Sunday, February 5, 2012

Feeding Tube Awareness Week: Day Two

Topic: Why I have/my child has the tube they have now - a highlight on the medical conditions that require tube feeding.

Spencer has always had a feeding tube. He started with an NG tube, a tube that went through his nose and to his stomach, when he was a day old. He had his gtube tube placed when he was a month and a day old.

Spencer has a feeding tube because he never mastered eating. Along with his suspect genetic diagnosis, SBBYS Ohdo Syndrome, he also has something called Pierre Robin Sequence (PRS). Long story short, PRS caused Spencer's jaw to stop growing at some point and caused a host of issues. He has micrograthia, otherwise known as a small jaw, cleft palate, larygamalacia, tracheamalacia, and broncheamalacia, all are abnormalities of different parts of his airway system, some stenosis (narrowing of the airway, and cranio facial muscle weakness.

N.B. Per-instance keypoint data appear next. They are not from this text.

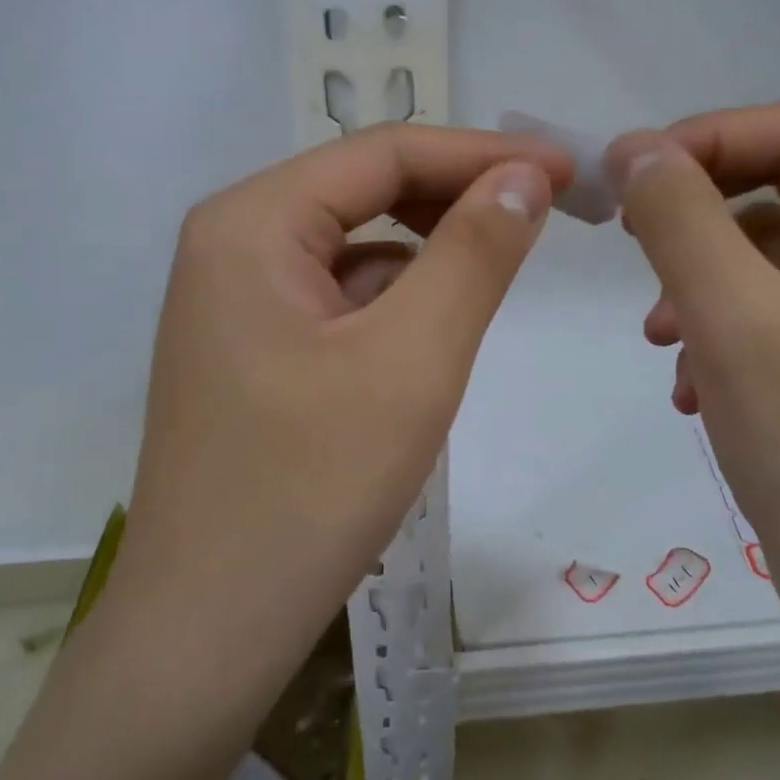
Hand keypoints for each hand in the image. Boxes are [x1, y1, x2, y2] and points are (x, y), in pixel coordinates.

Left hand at [115, 123, 570, 631]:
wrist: (209, 626)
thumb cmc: (310, 487)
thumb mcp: (412, 359)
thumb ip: (474, 253)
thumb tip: (524, 176)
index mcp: (251, 223)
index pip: (384, 154)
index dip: (484, 153)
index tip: (569, 171)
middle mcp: (230, 244)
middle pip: (364, 192)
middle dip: (458, 197)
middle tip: (549, 214)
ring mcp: (233, 301)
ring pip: (354, 248)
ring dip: (429, 251)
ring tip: (498, 271)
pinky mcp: (249, 350)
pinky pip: (337, 298)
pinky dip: (394, 301)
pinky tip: (429, 338)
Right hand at [609, 105, 779, 644]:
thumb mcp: (731, 319)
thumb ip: (679, 218)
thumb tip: (633, 146)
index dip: (704, 140)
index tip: (624, 176)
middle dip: (698, 223)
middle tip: (632, 250)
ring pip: (770, 253)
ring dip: (702, 284)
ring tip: (662, 340)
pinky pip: (776, 305)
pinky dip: (723, 327)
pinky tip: (693, 385)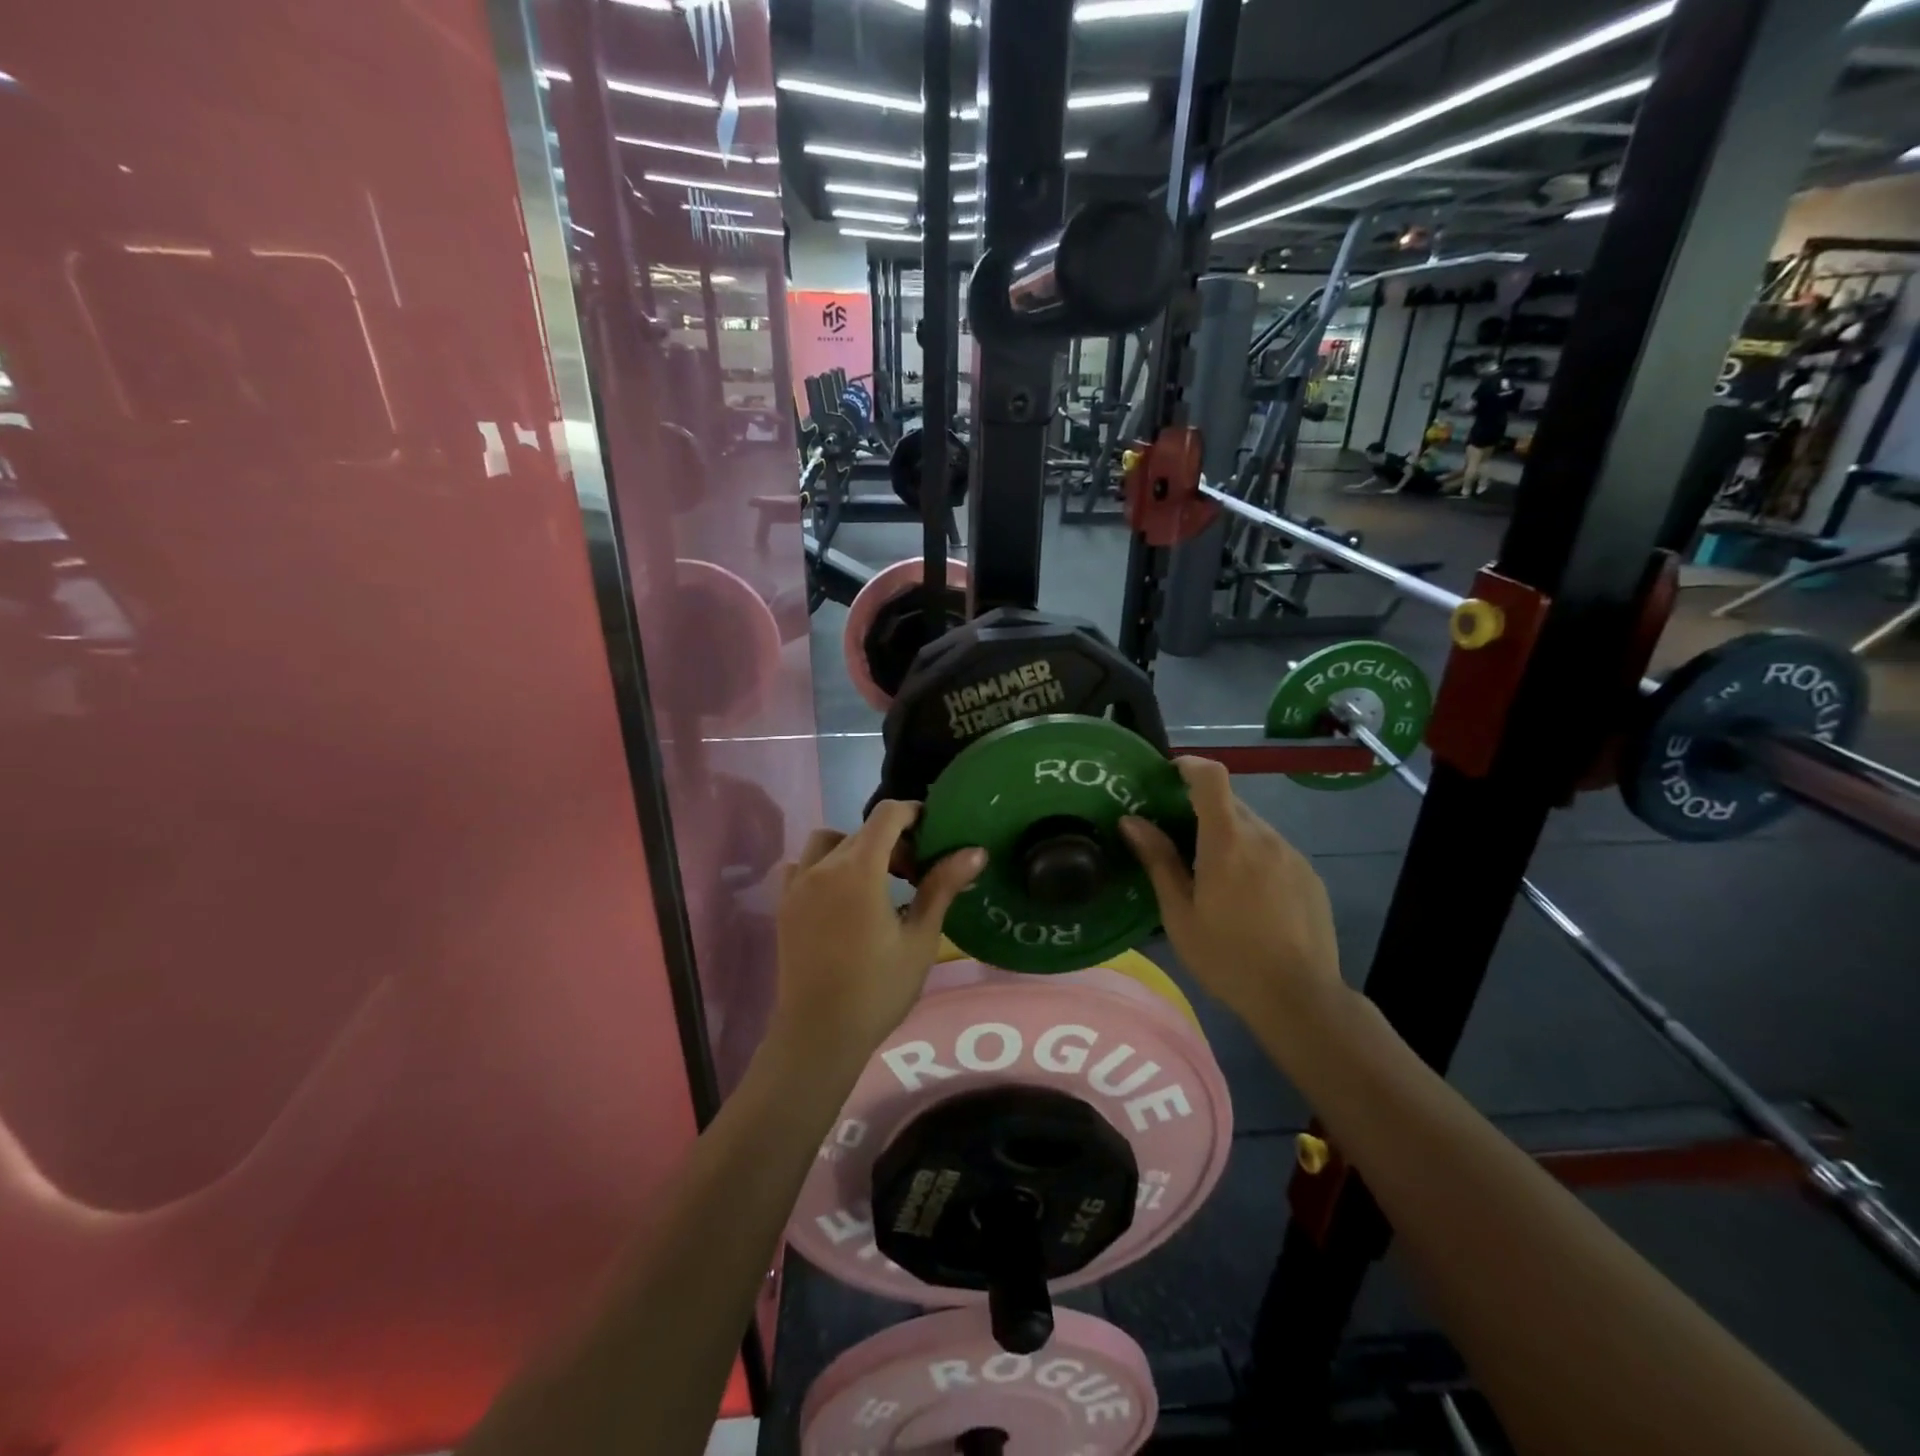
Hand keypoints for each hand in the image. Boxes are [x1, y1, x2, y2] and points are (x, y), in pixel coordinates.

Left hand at [774, 802, 985, 1068]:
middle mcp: (823, 866)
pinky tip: (839, 895)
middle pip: (862, 831)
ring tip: (875, 880)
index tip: (932, 831)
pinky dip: (823, 865)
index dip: (912, 813)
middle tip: (916, 872)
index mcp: (859, 870)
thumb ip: (942, 887)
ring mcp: (798, 884)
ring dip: (855, 848)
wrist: (819, 1033)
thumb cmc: (878, 989)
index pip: (886, 816)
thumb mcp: (920, 938)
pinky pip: (802, 865)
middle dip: (892, 840)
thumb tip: (975, 852)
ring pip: (828, 842)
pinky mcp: (784, 904)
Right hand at [1120, 757, 1339, 1028]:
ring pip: (1253, 828)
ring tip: (1213, 876)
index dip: (1189, 766)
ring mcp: (1292, 855)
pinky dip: (1253, 857)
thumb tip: (1131, 821)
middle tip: (1179, 839)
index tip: (1169, 774)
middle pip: (1230, 804)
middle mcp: (1264, 836)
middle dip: (1203, 810)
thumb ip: (1158, 860)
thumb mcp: (1180, 914)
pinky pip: (1274, 850)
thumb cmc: (1227, 957)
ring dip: (1229, 837)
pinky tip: (1247, 898)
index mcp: (1227, 841)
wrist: (1300, 998)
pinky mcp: (1309, 875)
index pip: (1212, 778)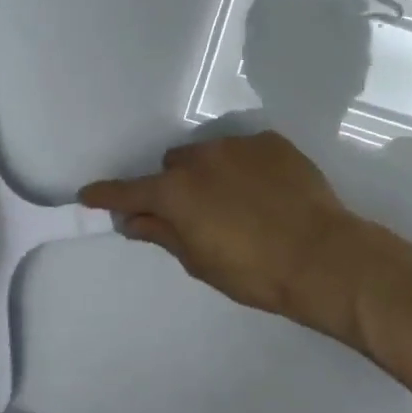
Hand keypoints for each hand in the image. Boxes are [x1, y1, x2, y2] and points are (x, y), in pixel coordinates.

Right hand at [80, 131, 406, 344]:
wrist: (322, 255)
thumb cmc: (254, 271)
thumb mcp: (201, 262)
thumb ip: (163, 234)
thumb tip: (132, 220)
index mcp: (178, 191)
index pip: (130, 191)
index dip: (108, 194)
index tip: (89, 194)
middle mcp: (202, 157)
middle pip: (174, 165)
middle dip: (176, 186)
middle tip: (197, 213)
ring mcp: (239, 144)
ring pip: (210, 153)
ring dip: (212, 173)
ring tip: (240, 202)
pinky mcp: (271, 141)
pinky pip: (246, 151)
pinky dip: (246, 168)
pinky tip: (267, 192)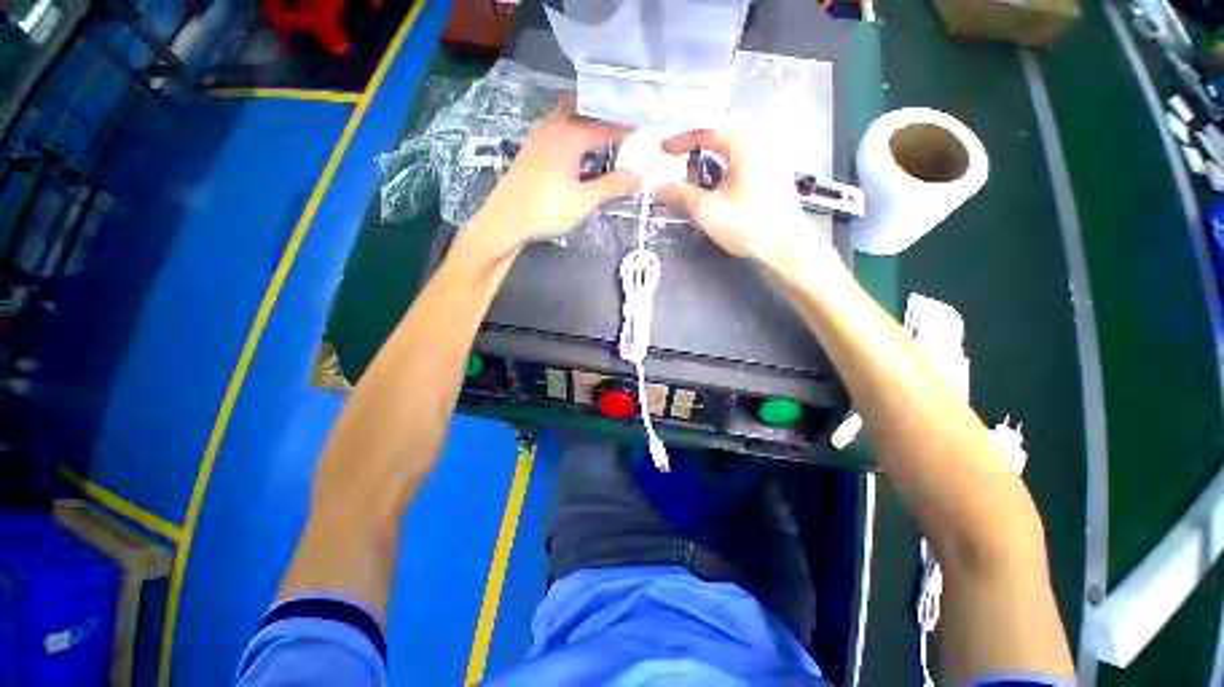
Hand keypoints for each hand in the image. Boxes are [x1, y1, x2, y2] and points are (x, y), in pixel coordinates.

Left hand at [468, 99, 640, 257]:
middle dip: (606, 117)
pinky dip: (572, 127)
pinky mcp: (531, 146)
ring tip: (603, 133)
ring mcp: (539, 134)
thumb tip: (640, 177)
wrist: (505, 219)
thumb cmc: (546, 209)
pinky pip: (556, 125)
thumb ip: (612, 186)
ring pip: (568, 114)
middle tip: (625, 127)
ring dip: (587, 119)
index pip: (606, 125)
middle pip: (586, 112)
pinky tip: (576, 145)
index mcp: (571, 135)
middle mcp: (555, 126)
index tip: (645, 128)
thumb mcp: (584, 201)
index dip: (627, 127)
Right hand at [656, 128, 832, 267]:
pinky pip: (746, 151)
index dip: (680, 140)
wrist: (784, 246)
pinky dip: (728, 157)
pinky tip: (718, 174)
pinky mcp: (776, 167)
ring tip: (695, 163)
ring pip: (735, 140)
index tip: (663, 150)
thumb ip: (680, 194)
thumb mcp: (707, 210)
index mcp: (745, 140)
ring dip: (713, 149)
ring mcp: (772, 151)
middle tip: (678, 153)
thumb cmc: (747, 225)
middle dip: (698, 140)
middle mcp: (761, 137)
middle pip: (722, 128)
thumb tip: (658, 190)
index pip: (706, 129)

He never figured out how to suck, breathe, and swallow at the same time because of these issues. He took from a special bottle pretty early on, but never more than 30mls a feed (an ounce). His wicked reflux didn't help any.
We had a discussion with his feeding therapist pretty early on in the NICU, after it was clear Spencer was struggling to make progress. She said we could keep the NG, in hopes he would figure it out, or get a gtube put in surgically for the long term. Our guts (mine and Jimmy's) told us it was going to be a long road and we decided on the Gtube. This has been the best medical decision we have ever made as Spencer promptly stopped taking the bottle as soon as he came home from the hospital.
At 6 months Spence started eating solids and then winter hit. He became a snot machine. The increased mucous made it nearly impossible for him to tell there was anything in his mouth, so he stopped eating. He never ate a lot, but it kind of broke my heart when he stopped all together. We never gave up, but didn't stress him out over it.

A few months after his first birthday, I started doing a blended foods diet with Spence...essentially I put foods in a blended and feed it through his feeding tube. He stopped puking. A few months after that he started letting me put food back into his mouth. Studies have shown that kids who do a blended diet are more likely to start eating orally. Spencer still struggles with eating, but he does eat! His most recent diagnosis of sensory integration disorder is also a huge barrier in his eating, but the more progress he makes the better his eating gets.